(SUPPLIED RECORDS)

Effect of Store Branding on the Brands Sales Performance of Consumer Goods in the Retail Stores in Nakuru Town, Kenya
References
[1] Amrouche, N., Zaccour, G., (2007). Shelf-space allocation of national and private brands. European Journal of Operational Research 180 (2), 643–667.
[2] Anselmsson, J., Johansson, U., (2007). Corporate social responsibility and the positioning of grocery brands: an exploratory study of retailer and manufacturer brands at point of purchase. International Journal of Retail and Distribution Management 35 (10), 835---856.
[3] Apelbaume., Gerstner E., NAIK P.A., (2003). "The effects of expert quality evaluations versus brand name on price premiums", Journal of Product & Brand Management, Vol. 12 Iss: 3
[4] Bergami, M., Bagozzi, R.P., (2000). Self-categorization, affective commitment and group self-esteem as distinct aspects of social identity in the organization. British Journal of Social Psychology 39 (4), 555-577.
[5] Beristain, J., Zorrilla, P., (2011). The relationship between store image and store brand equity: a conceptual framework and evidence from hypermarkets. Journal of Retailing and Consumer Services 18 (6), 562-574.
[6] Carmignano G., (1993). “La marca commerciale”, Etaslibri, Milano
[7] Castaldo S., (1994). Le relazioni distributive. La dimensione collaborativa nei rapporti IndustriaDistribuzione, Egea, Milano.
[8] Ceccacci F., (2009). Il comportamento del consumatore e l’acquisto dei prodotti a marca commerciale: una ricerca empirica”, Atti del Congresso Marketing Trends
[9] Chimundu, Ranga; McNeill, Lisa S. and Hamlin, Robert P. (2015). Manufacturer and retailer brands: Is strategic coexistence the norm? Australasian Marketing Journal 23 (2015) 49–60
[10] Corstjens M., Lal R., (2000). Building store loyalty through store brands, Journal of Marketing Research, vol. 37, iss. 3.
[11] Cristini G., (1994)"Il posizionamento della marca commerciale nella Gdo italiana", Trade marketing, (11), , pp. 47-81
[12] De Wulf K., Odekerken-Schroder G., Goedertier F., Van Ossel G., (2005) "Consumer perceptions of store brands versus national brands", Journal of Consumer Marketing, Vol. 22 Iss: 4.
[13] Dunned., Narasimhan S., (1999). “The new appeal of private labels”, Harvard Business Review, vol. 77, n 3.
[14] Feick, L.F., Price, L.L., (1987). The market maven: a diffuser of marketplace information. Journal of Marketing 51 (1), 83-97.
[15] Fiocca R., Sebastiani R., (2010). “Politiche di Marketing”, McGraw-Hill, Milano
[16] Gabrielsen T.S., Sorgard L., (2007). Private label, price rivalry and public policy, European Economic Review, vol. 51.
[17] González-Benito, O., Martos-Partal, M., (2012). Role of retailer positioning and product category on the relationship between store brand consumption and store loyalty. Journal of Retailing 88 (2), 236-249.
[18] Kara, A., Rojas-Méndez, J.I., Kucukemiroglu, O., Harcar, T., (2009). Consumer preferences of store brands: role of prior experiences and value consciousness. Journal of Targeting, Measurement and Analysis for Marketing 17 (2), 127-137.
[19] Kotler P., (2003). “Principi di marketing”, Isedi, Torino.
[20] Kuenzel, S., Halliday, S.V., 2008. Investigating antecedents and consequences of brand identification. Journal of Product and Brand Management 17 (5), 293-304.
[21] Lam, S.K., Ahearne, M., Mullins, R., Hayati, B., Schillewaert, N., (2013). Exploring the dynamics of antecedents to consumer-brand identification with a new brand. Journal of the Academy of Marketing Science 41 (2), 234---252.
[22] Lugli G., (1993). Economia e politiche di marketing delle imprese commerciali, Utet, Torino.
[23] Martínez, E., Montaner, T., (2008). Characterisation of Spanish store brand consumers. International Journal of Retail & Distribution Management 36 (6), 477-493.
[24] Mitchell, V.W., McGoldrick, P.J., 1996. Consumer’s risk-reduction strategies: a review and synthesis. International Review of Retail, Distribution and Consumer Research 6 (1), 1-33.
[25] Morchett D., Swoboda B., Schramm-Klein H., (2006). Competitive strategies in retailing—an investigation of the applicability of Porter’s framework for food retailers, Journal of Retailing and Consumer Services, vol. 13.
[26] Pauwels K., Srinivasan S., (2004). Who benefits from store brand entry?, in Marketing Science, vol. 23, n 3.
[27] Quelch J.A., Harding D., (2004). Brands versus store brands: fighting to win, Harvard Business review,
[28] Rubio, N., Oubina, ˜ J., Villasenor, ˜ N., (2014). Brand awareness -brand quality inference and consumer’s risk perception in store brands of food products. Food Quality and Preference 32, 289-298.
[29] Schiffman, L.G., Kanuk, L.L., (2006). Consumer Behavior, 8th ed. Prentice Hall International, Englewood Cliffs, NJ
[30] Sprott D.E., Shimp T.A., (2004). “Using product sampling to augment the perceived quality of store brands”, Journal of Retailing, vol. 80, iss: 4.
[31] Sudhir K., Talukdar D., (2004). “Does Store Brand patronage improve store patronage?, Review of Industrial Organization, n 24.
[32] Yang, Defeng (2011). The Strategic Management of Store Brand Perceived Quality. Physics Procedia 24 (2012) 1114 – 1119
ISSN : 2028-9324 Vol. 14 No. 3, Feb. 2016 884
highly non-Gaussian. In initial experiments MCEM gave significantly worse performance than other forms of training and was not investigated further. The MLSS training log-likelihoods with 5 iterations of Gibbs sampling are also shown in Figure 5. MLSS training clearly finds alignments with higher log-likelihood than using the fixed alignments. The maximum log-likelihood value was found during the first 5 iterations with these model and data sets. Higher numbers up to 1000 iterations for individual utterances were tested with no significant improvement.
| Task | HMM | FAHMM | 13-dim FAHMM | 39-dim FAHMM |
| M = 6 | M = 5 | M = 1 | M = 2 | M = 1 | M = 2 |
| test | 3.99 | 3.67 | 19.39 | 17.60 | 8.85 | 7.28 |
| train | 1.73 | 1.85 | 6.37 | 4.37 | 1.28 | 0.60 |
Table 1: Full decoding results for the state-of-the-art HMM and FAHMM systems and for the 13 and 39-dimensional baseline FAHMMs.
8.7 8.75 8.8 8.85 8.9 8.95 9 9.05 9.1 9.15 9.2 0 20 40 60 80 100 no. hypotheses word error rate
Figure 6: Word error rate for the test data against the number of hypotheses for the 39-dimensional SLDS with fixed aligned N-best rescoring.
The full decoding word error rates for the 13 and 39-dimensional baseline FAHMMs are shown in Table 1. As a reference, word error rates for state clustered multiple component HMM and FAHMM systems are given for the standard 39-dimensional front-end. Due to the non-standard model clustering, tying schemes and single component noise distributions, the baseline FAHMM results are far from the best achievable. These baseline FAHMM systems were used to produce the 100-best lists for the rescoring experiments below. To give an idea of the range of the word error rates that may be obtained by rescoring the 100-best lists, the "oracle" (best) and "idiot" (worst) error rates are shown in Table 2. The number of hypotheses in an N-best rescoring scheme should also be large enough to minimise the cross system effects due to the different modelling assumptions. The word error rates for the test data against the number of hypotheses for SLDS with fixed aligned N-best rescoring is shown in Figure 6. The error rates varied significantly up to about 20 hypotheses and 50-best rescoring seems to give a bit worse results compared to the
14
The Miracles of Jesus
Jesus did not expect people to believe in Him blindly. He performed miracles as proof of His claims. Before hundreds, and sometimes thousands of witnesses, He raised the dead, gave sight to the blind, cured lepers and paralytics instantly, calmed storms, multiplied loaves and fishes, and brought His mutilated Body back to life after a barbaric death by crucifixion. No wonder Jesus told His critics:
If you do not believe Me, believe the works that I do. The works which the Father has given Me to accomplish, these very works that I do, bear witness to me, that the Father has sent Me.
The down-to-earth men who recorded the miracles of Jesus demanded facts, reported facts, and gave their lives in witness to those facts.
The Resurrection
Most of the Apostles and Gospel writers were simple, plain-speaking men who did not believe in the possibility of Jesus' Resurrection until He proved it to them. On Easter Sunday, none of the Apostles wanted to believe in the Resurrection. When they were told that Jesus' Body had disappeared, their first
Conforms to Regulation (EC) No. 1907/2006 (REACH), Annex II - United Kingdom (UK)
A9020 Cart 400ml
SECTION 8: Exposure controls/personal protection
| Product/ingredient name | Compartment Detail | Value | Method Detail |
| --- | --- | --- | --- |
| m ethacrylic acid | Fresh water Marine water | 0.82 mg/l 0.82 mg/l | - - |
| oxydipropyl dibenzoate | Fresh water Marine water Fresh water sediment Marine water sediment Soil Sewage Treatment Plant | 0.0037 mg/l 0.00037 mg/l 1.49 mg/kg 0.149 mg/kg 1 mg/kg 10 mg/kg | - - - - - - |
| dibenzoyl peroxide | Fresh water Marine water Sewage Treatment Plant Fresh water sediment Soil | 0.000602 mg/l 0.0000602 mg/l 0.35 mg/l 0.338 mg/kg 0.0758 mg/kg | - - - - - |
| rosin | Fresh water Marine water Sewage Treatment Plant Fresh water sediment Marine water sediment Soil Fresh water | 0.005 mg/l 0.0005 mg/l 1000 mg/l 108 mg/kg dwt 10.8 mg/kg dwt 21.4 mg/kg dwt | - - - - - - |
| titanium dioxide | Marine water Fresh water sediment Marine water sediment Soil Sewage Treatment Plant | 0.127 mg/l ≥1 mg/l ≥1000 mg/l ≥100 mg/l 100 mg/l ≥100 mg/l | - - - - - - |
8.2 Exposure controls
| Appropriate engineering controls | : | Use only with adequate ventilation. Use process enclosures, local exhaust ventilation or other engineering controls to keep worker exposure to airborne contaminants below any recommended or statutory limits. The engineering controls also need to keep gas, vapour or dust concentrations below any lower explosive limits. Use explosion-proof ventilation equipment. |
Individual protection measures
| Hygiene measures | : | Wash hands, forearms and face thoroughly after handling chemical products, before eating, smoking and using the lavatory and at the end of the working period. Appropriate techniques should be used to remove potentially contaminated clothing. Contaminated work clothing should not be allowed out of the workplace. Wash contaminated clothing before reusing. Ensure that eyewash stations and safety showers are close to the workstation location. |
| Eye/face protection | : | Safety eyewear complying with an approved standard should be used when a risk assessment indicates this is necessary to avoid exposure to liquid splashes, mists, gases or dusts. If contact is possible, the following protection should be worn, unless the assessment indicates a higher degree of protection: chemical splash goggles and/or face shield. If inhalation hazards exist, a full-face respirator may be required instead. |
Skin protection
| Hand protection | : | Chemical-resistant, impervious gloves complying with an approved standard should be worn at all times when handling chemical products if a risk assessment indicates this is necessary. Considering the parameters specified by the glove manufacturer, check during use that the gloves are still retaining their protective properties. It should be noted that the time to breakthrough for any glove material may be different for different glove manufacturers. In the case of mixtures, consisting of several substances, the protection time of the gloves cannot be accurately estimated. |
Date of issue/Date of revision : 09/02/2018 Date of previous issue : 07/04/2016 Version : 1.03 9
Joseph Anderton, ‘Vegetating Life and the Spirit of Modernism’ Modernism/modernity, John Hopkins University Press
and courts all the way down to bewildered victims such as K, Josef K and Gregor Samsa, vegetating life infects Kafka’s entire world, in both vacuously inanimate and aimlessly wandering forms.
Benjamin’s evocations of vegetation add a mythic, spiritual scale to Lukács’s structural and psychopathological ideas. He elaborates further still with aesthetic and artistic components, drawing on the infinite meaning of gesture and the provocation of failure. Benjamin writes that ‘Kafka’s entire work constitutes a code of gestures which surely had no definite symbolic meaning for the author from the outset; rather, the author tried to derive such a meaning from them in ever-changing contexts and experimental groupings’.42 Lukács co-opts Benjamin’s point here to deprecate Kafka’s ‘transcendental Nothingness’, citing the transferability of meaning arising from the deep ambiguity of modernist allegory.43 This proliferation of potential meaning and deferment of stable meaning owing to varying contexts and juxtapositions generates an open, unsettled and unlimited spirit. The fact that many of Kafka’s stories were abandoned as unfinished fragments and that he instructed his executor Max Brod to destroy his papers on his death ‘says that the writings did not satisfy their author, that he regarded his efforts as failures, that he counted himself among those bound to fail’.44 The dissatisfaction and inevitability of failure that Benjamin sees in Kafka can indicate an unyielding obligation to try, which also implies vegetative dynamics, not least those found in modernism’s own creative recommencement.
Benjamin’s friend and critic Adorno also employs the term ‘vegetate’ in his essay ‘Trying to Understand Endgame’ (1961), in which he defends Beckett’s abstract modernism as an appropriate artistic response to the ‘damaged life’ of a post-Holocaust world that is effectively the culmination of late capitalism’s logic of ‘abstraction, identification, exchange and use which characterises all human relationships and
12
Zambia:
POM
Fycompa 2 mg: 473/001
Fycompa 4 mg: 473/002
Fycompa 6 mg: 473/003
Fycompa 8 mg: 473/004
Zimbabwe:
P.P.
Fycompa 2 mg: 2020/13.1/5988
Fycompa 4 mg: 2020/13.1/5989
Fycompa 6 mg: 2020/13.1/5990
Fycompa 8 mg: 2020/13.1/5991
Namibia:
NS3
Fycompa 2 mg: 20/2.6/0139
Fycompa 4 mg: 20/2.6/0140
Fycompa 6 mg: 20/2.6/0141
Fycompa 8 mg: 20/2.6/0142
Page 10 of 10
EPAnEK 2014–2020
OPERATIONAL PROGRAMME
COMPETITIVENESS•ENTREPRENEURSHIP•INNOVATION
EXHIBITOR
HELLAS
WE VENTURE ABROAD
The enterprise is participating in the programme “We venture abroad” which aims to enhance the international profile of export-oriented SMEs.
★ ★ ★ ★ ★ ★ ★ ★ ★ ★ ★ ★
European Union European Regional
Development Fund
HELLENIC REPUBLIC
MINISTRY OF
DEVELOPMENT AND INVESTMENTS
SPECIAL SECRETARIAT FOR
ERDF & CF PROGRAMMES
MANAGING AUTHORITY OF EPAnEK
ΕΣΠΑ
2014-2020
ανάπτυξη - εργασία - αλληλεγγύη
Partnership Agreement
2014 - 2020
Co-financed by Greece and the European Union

(End SUPPLIED RECORDS)

PROBLEM DESCRIPTION: Look over the material and return every line where the word "aligned" is found.

WRITTEN SOLUTION:
Figure 6: Word error rate for the test data against the number of hypotheses for the 39-dimensional SLDS with fixed aligned N-best rescoring.
The full decoding word error rates for the 13 and 39-dimensional baseline FAHMMs are shown in Table 1. As a reference, word error rates for state clustered multiple component HMM and FAHMM systems are given for the standard 39-dimensional front-end. Due to the non-standard model clustering, tying schemes and single component noise distributions, the baseline FAHMM results are far from the best achievable. These baseline FAHMM systems were used to produce the 100-best lists for the rescoring experiments below. To give an idea of the range of the word error rates that may be obtained by rescoring the 100-best lists, the "oracle" (best) and "idiot" (worst) error rates are shown in Table 2. The number of hypotheses in an N-best rescoring scheme should also be large enough to minimise the cross system effects due to the different modelling assumptions. The word error rates for the test data against the number of hypotheses for SLDS with fixed aligned N-best rescoring is shown in Figure 6. The error rates varied significantly up to about 20 hypotheses and 50-best rescoring seems to give a bit worse results compared to the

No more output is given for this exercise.